Perhaps the most historically evocative outcome in this domain is the MoU between Gyan Bharatam, India's National Mission on Manuscripts, and Vietnam National University's University of Social Sciences and Humanities for the digitisation of Cham manuscripts of Indian origin preserved in Vietnam. The Cham civilisation of ancient Southeast Asia was profoundly influenced by Indian culture, religion, and language, and significant collections of Cham manuscripts — many written in Sanskrit or in scripts of Indian derivation — survive in Vietnamese archives. The digitisation project will facilitate their documentation, conservation, and global scholarly access, reinforcing the living continuity of India's civilisational influence in Southeast Asia.

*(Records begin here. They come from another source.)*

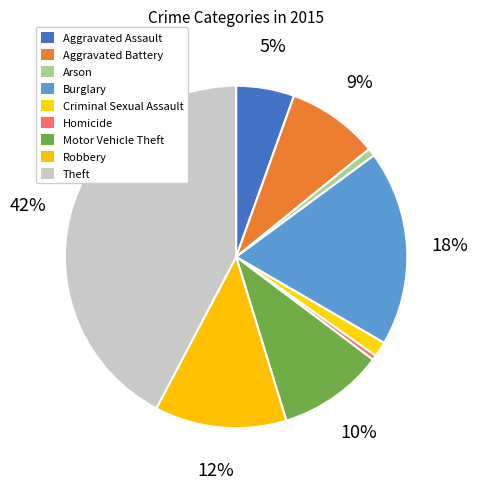

True or false: Aggravated Battery accounts for 9% of the total.

True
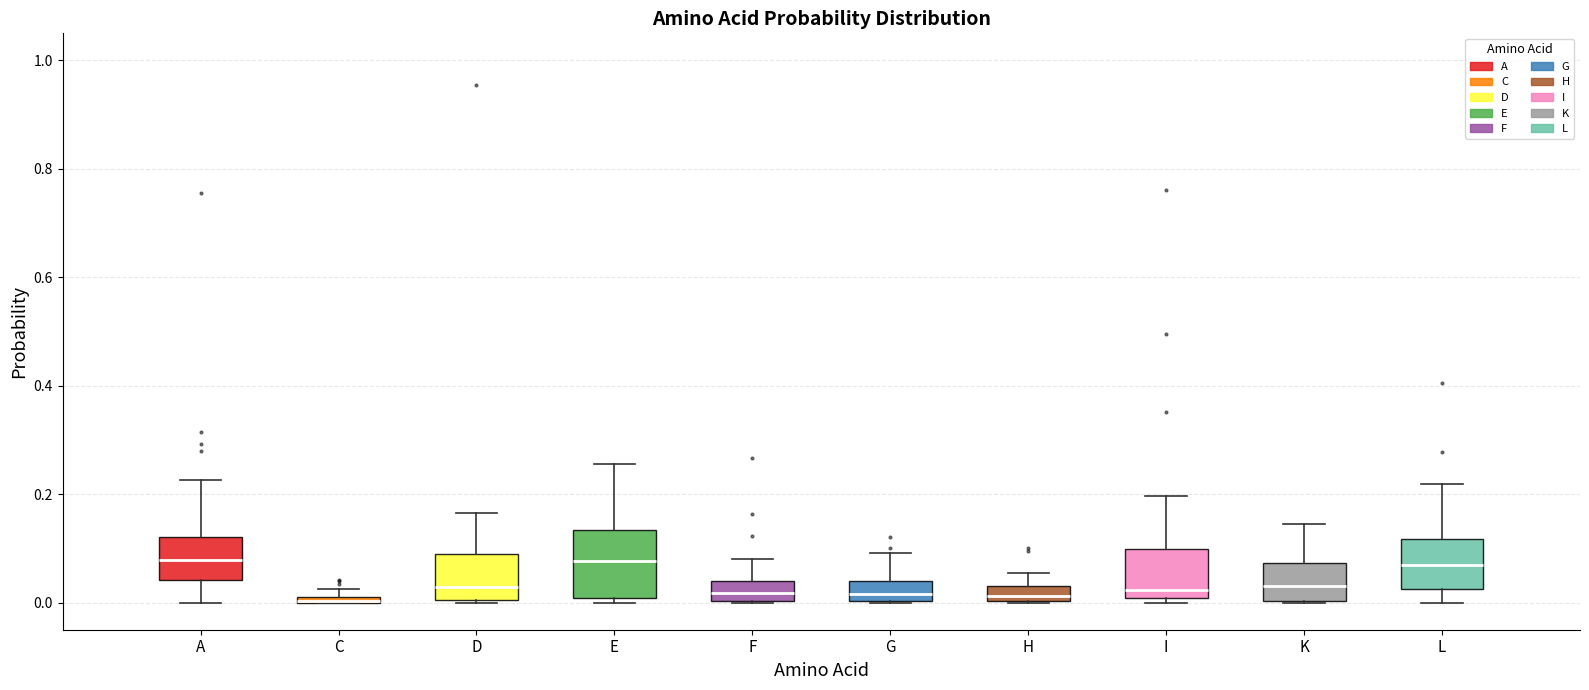

Which box is the tallest, from its lower edge to its upper edge?

E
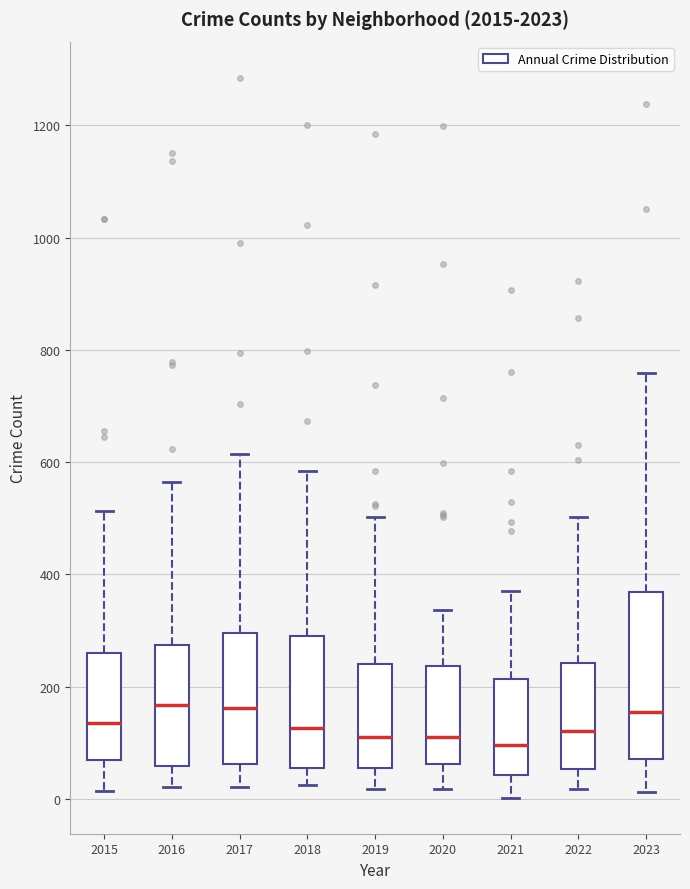

Which box is the tallest, from its lower edge to its upper edge?

2023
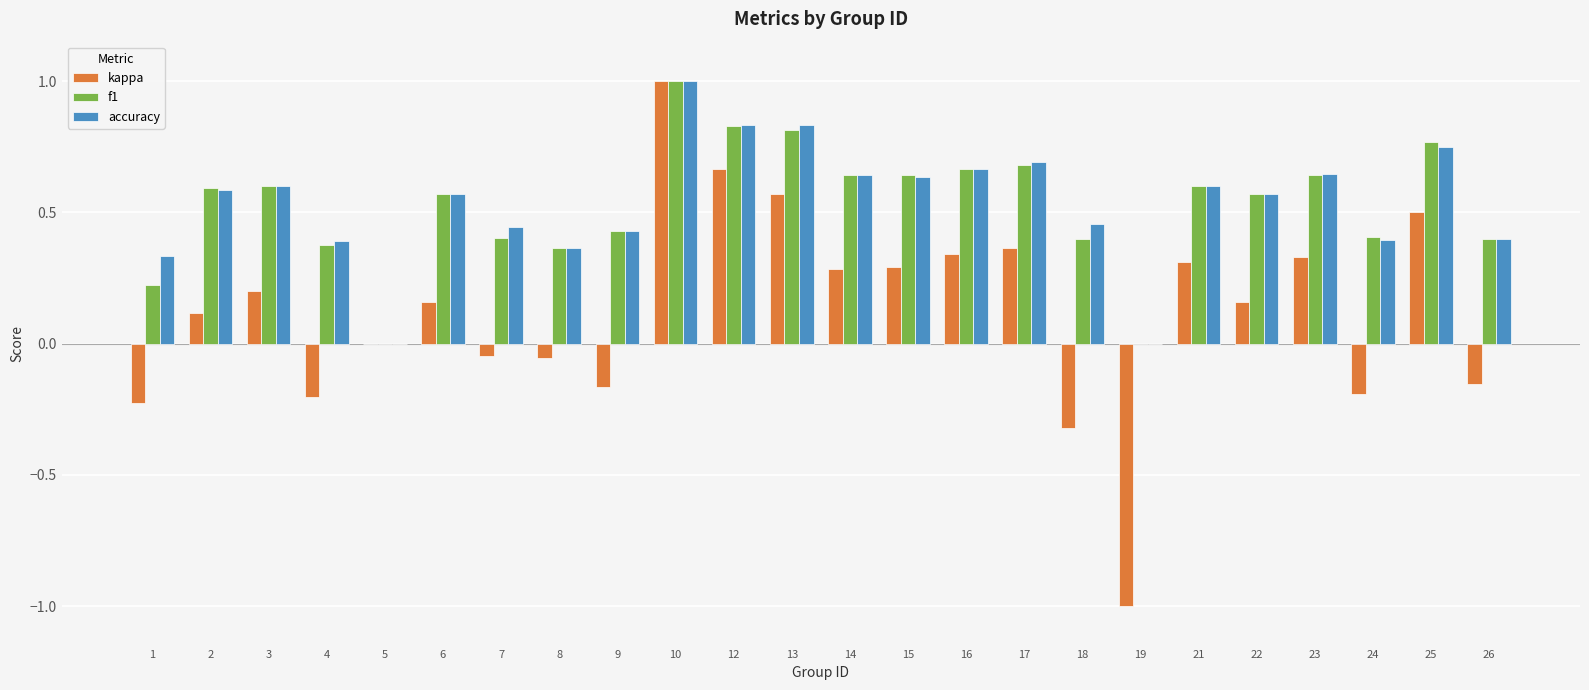

What is the total value across all series at 14?

1.6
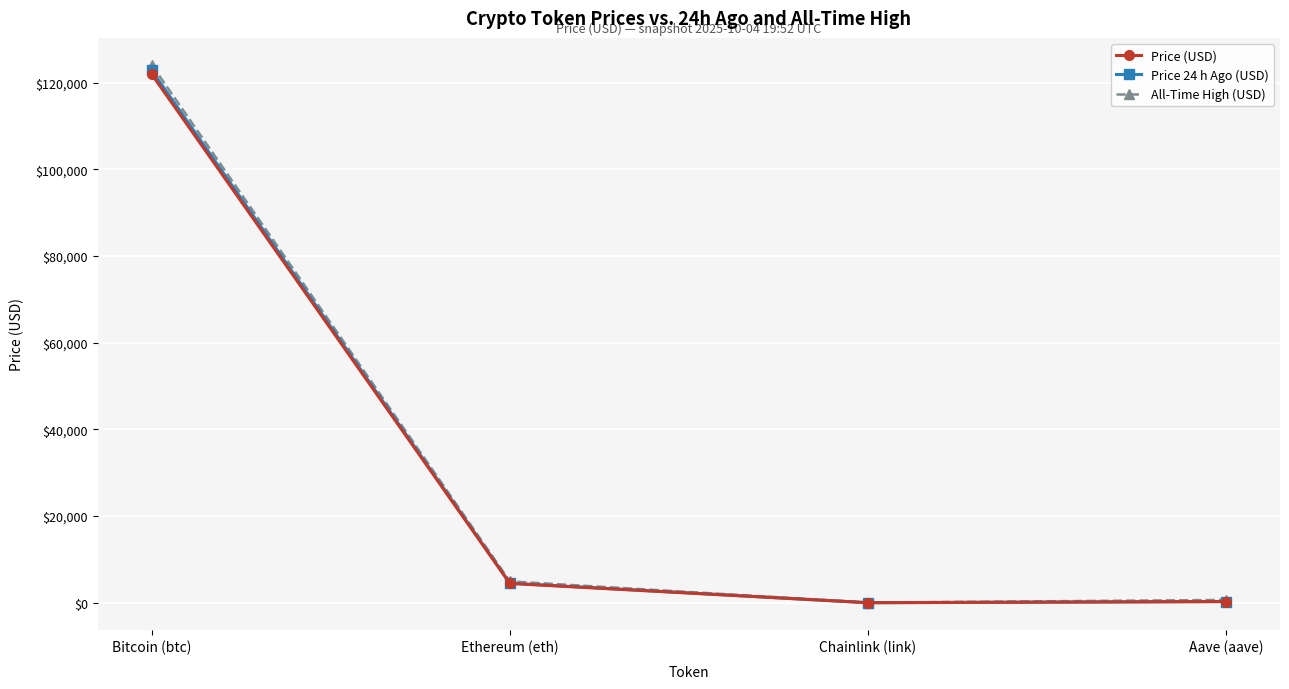

What is the sum of all All-Time High (USD) values?

129788.4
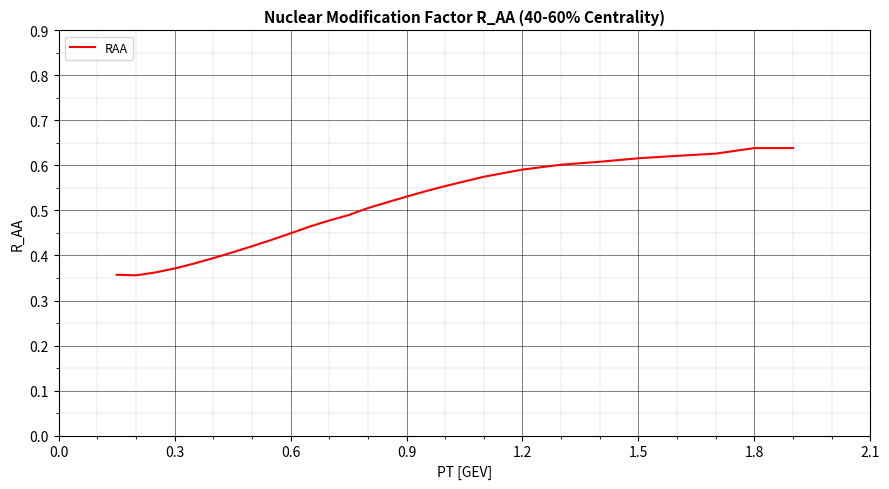

The value at 1.2 is 0.2. True or false?

False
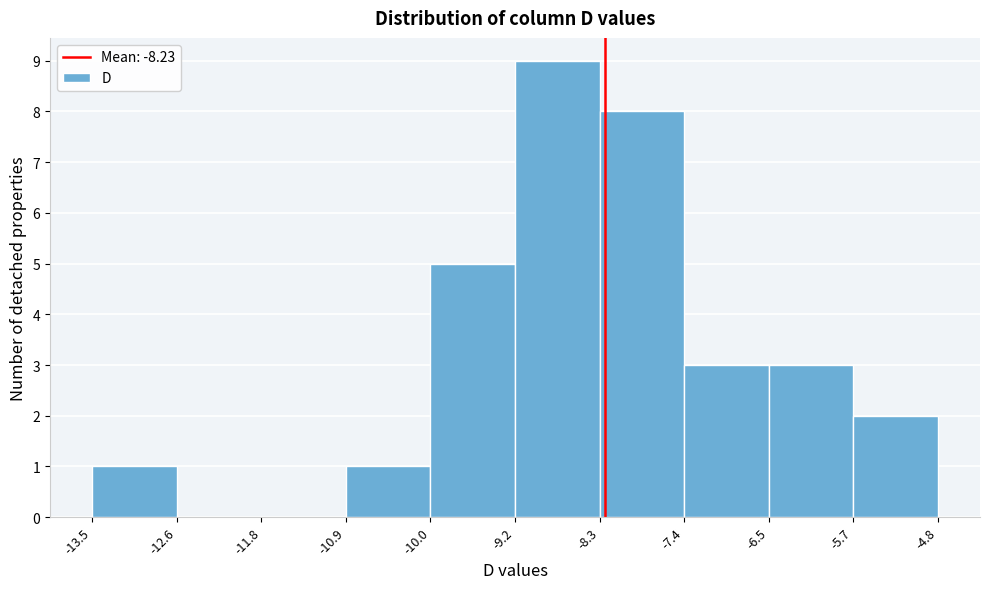

What is the height of the bar covering -13.5 to -12.6 on the x-axis? The values are not printed on the chart, so give them approximately, as read against the axis.

1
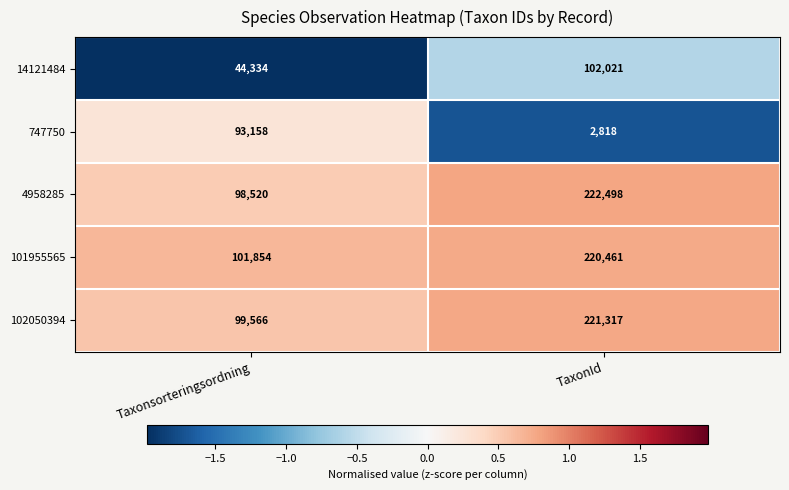

The 101955565 series shows 101854 at Taxonsorteringsordning. True or false?

True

The announcement of the establishment of a Site Interpretation Centre at the UNESCO World Heritage Site of My Son in Vietnam — a complex of ancient Cham Hindu temples — further underscores this civilisational dimension of the partnership. The MoU between Mumbai's Brihanmumbai Municipal Corporation and Ho Chi Minh City's People's Committee on urban management cooperation adds a city-to-city dimension to the relationship, linking two of Asia's most dynamic megacities in a formal framework for knowledge exchange.
The cumulative weight of the outcomes from this State Visit — thirteen agreements, five strategic announcements, and a partnership upgrade — reflects a bilateral relationship that has reached a new level of maturity and ambition. The mix of agreements is notably well-balanced across the hard and soft dimensions of diplomacy: digital payments and rare earths sit alongside manuscript digitisation and cultural exchange; urban management cooperation complements maritime strategy. This breadth is a sign of genuine depth, not merely transactional diplomacy.
For India, the Vietnam relationship is a cornerstone of its Act East Policy and its broader Indo-Pacific strategy. For Vietnam, India represents a large and growing market, a source of strategic balancing in a complex regional environment, and a partner whose civilisational heritage overlaps with Vietnam's own historical identity. The Enhanced Comprehensive Strategic Partnership framework announced during this visit provides the institutional scaffolding for that shared agenda to be pursued systematically in the years ahead.